2.5?“公共服務”促推鄉鎮體育管理實效,創新鄉鎮體育工作的形式和內容
改革開放以來,我國鄉鎮一級政府體育的工作內容主要在“開展群眾性體育競賽活動”和“建設公共體育場地設施”兩大領域,對大眾體育與健康知識的宣傳教育、群眾性體育鍛煉活動的指導和開展、鎮村居民的體質監測、體育社會組織建設等民生性工作范疇沒有或者較少考慮,體育公共服務難以有效惠及普通老百姓群體。對于群眾性體育競賽活動而言,大多屬于接受上級任務式的被動參與,這種基于活動的“奪標”性質和“被競賽”的組織形式,使得鄉鎮體育活動的主動性、創造性缺失,關照主體偏重于“精英群體”,大眾體育訴求難以實現。而“公共體育場地設施建設”作為群眾體育工作開展的物質基礎,理應成為農村體育工作的重要抓手,但一味地強調“物”的建設,忽視“人”的參與,會導致農村體育偏向“形式”遠離“內容”。從鄉鎮體育工作的開展形式來看,多數為“迎檢式”和“應付差使式”的體育工作,絕大多數鄉鎮體育工作長期處于“無規劃”“無預算”“無機構”的“三無”管理困境,農村體育工作受上級政府的決策影響較大。

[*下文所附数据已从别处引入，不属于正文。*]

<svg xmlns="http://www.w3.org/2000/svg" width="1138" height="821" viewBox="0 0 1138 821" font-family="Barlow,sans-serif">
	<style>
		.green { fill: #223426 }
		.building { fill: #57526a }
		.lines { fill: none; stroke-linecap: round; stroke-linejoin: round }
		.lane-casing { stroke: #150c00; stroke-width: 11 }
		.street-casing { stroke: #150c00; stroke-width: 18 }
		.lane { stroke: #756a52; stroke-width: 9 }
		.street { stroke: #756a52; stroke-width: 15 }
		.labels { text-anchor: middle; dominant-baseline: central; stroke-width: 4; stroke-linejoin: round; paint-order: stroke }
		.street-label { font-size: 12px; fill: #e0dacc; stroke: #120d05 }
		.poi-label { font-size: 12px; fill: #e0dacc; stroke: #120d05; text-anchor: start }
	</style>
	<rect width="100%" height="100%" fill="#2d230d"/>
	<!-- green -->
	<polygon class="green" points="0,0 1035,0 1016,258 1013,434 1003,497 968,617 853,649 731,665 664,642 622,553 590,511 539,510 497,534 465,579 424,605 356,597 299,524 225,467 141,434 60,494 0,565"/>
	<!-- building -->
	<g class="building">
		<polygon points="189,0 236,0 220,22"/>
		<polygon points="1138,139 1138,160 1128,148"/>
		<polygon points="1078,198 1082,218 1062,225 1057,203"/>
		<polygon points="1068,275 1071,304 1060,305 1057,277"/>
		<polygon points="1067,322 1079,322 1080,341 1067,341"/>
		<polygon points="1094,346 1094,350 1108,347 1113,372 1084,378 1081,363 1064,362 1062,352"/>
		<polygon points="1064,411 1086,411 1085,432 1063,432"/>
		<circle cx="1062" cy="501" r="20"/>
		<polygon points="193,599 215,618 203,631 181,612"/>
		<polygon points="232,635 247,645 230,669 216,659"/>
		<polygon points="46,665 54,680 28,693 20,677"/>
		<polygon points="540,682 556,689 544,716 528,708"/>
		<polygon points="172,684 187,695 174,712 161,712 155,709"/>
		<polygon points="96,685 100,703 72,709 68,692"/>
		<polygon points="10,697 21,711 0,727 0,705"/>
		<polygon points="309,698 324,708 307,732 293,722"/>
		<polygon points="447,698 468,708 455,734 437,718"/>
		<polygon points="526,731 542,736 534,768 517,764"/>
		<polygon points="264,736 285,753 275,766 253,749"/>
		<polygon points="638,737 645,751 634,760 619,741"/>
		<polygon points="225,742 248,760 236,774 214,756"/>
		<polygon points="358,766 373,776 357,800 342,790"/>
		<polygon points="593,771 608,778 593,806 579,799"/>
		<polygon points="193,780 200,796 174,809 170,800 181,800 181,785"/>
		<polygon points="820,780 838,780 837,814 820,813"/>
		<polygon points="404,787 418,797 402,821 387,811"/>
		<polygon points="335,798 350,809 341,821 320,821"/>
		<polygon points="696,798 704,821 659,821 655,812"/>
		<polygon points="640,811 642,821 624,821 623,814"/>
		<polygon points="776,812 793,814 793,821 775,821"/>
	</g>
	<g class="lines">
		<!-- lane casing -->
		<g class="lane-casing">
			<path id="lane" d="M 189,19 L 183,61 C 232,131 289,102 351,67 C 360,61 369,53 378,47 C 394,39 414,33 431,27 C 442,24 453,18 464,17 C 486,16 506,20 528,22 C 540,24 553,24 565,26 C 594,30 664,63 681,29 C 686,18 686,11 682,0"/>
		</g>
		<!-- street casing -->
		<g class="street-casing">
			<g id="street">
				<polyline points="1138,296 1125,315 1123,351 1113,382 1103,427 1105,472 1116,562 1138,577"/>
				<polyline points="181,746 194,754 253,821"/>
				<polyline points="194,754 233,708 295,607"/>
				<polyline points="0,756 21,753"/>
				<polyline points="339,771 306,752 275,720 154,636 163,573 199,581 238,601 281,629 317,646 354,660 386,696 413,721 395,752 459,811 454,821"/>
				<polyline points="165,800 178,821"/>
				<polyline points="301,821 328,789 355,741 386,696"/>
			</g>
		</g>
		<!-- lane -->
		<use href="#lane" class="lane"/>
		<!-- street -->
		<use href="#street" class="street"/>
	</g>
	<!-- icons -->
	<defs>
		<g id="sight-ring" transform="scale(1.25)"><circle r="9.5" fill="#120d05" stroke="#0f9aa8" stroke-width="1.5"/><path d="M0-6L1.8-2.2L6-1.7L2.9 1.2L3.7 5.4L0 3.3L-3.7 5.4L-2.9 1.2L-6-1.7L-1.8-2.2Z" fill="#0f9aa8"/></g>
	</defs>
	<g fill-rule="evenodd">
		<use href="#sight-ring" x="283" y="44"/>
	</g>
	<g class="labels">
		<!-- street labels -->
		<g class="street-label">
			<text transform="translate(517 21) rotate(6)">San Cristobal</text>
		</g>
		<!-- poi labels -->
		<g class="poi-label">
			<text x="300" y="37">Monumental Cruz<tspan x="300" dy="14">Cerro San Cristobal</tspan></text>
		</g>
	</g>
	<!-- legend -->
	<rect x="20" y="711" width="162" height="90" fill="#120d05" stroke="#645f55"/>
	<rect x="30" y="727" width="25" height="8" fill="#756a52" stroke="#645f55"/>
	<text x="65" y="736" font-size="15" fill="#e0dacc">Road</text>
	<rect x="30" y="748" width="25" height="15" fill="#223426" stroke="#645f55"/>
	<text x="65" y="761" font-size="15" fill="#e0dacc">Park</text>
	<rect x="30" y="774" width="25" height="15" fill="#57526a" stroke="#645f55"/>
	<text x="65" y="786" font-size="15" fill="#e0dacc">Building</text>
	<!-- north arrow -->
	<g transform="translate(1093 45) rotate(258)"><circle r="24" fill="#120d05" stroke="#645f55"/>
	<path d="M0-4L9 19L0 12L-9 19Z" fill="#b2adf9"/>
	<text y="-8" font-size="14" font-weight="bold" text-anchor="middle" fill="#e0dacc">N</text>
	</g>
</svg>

鑒于此,第一,要改進鄉鎮體育工作方式。充分考慮鄉鎮居民的體育需求,尊重群眾的體育參與權、表達權和知情權,開展群眾喜聞樂見、便于參與的文化體育活動,把“體育競賽”“體育鍛煉”“體質監測”三者有機結合,提高鄉鎮政府體育服務的針對性,增強群眾對體育公共服務的獲得感。第二,積極發揮鄉鎮綜合文化站的組織、協調與輔導作用,引導居民積極參與到體育健身活動當中來,適時開展“送體育下鄉入村”的體育文化宣傳、展演與指導活動。同時,要根據大多數群眾的需求,擇優推選有一定公信力和指導力的鄉鎮精英參與社會體育指導員隊伍的培訓,提升政府在基層文化體育服務中的主導地位,讓廣大居民樂享新農村體育建設與發展的成果。第三,鼓勵有條件的鄉鎮依托地方傳統體育項目和體育優勢資源,承辦省、市、區等不同級別的農村體育品牌賽事,大力發展鄉鎮體育產業,打造“體農旅”田園綜合體[12],把體育產業和旅游產業有效融入鄉村產業體系,促進鄉鎮經濟社會發展。
2.6?“協同治理”發揮鄉鎮體育多元主體作用,推進鄉鎮體育治理體系和治理能力現代化
“協同治理”是應對復雜性、系統性的治理困境而產生的一種治理理念,強調多元主體基于利益共同體需要采取集體行動、互相配合、相互協調、協同進步以達到協同治理的優勢,是伴隨著國家治理現代化進程而興起的一種被實踐證明為行之有效的治理方式[13]。目前,在十九大提出的“鄉村振興戰略”背景下,我國鄉鎮體育進入了發展戰略期、改革機遇期和矛盾凸顯期,各種體育利益主體之間矛盾集中、交織、疊加,鄉鎮體育管理呈現出復雜性、制度性和結構性特征。比如,在鄉鎮體育管理中缺乏相應的民主程序和監督機制,管理機構內部缺乏有效的權利制衡和評價制度,不同利益主體間沖突、失衡缺乏有效補償和風險評估機制等。這些問題的產生和應對,都需要轉變鄉鎮政府體育管理方式,將“協同治理”理念融入到體育治理行動中,發揮政府“他治”、市場“互治”、社會“自治”的協同跟進作用。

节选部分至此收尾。